- Artist: Peter F. Rothermel
- Year: 1870
- Medium: oil on canvas
- Dimensions: 490 cm × 980 cm (192 in × 384 in)
- Location: State Museum of Pennsylvania, Harrisburg, Pennsylvania;

= Battle of Gettysburg: Pickett's Charge =

Painting by Peter Rothermel

Battle of Gettysburg: Pickett's Charge is an oil-on-canvas painting by the American painter Peter F. Rothermel from 1870. The painting depicts Pickett's Charge, the climactic moment of the Battle of Gettysburg in which Confederate general George Pickett led a frontal assault on entrenched Union forces with disastrous results. Depicting what is considered the high-water mark of the Confederacy, the painting was commissioned by Pennsylvania governor Andrew Gregg Curtin and is currently on display in the State Museum of Pennsylvania.

==Historical context==
In his annual message to the Pennsylvania legislature in January 1866, governor Andrew Curtin proposed commissioning a painting of the Battle of Gettysburg for display in the city library of Harrisburg. Later that year, a legislative committee selected Peter Rothermel for the project, contracting him to produce five panels depicting key moments from the battle. Rothermel spent multiple years researching the subject, interviewing veterans, and making repeated visits to Gettysburg to survey the terrain before beginning the work. The largest of the panels, Battle of Gettysburg: Pickett's Charge displays the climax of the battle, and measures 16 feet tall by 32 feet wide. This single painting required over a year and a half to complete, during which Rothermel arranged for multiple figures from the war sit for their likenesses, including General George Meade.

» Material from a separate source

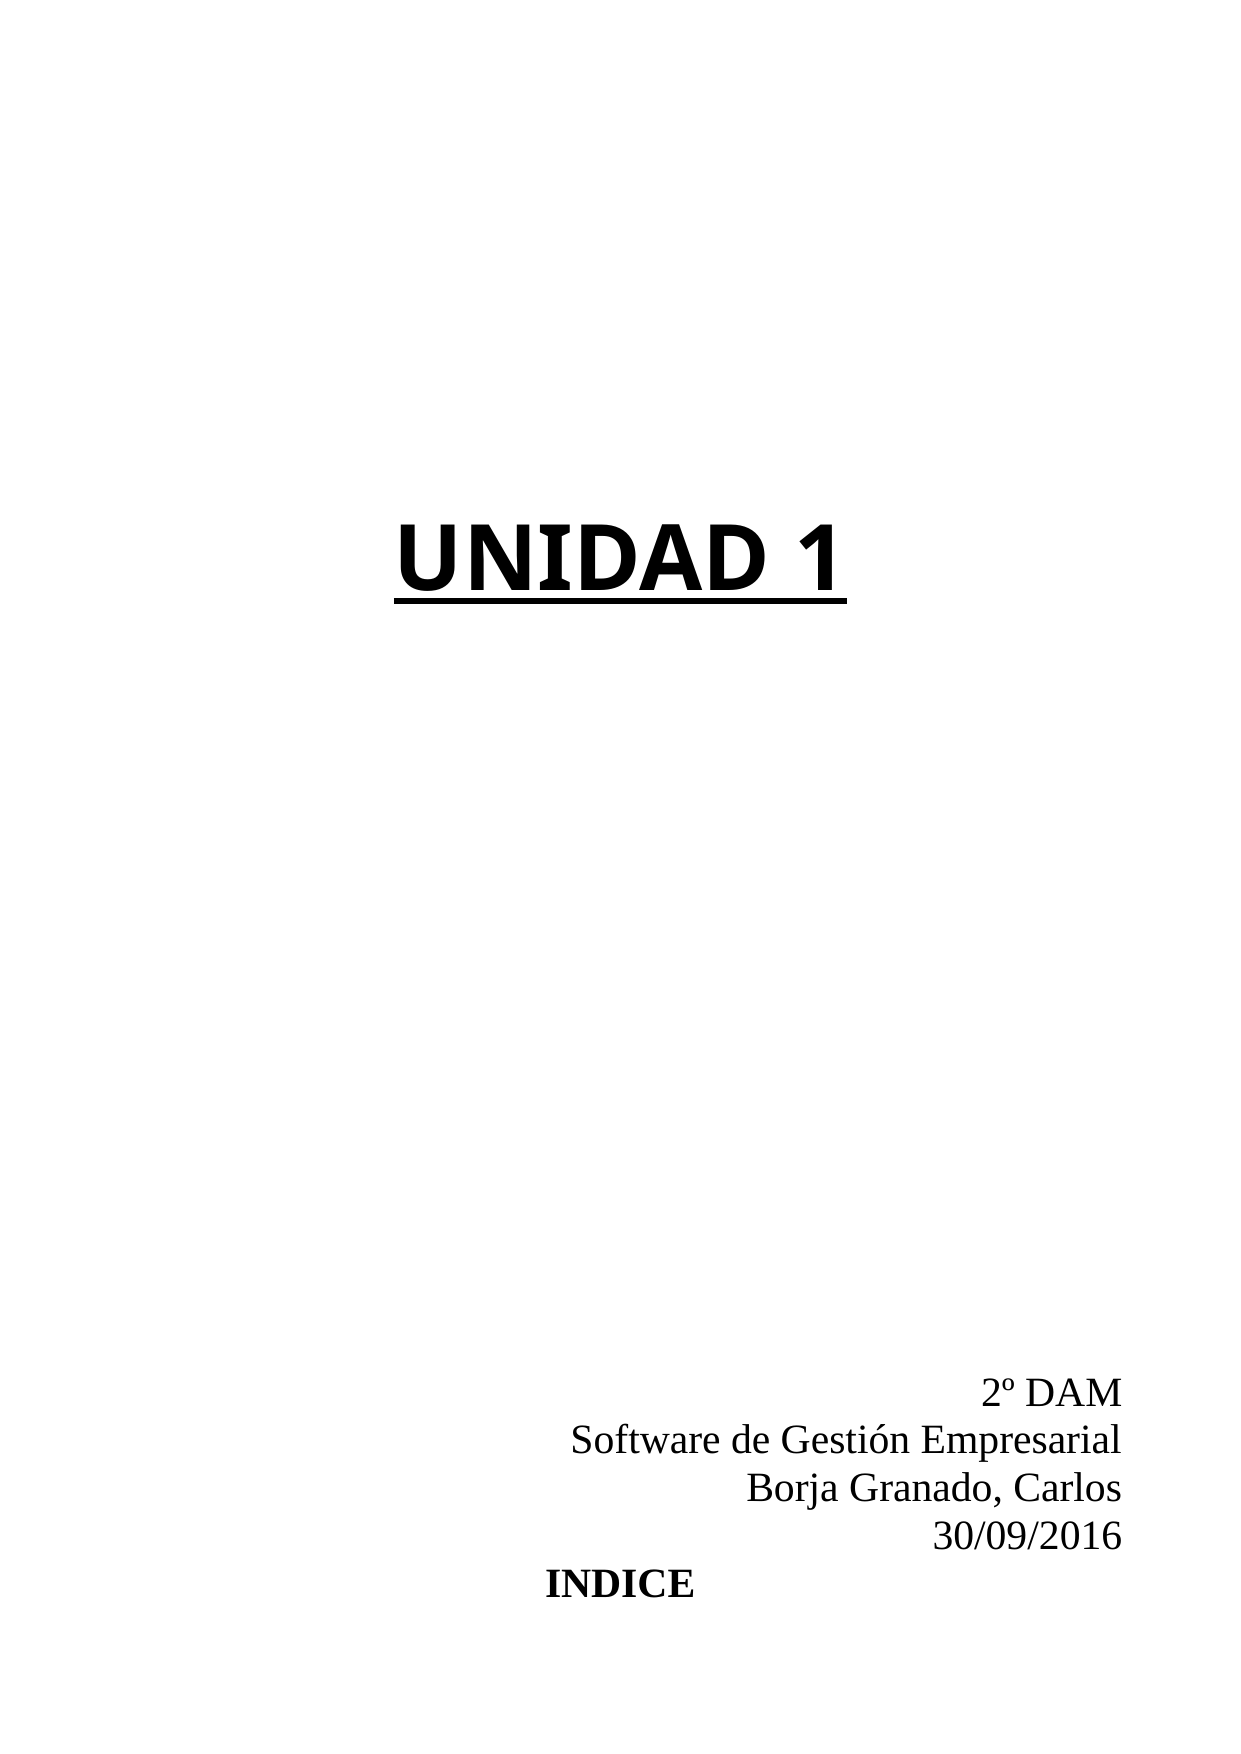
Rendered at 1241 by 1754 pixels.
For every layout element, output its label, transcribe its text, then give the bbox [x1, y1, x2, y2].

Upon completion, the painting was deemed too large for installation in the state library. It was first on exhibited at the Pennsylvania Academy of Fine Arts in Philadelphia, then relocated to a purpose-built hall at Tenth and Chestnut streets. It subsequently toured the country visiting Boston, Chicago, and Pittsburgh, before moving back to Philadelphia for display in Memorial Hall during the 1876 Centennial Exposition. Finally, upon completion of the new library and State Department buildings in 1894, it was moved to back to the state capitol. Originally displayed in the state library, it was moved in 1964 to the Civil War wing of the State Museum of Pennsylvania.

The painting remains the largest single-panel painting by an American artist in the 19th century.

==Composition and analysis==
Peter Rothermel was tasked with the difficult commission of portraying a three-day battle across just five paintings. The largest, to be "of a size not less than thirty feet in length and fifteen feet in height", was to be the centerpiece of the commission, and would demand the most attention. This enormous painting also had to balance historical accuracy with a fitting sense of valor for the soldiers involved. After considering the scope of the battle, and the many skirmishes spread across six thousand acres, Rothermel chose Pickett's Charge as the dramatic focus of the main painting. He chose to depict the battle as an ordinary soldier's fight, avoiding particular emphasis on the well-known generals involved in the charge. To this end, Rothermel relied extensively on the testimony of multiple sources who were present during the battle, but due to the fog of war he was unable to rely on any individual's memory. However, Rothermel found Frank A. Haskell's recollection of the battle most aligned with Meade's, and this testimony most directly influenced the outcome of the final composition.

While General George Meade is pictured in the image, the general later admitted to not being on the field during the repulse of the Confederate charge. Rothermel's reason for Meade's inclusion was due to the painting feeling "incomplete" without the "hero of Gettysburg" being present. This "compression of time and space" to include the battle's hero only drew minor concern from contemporary reviewers.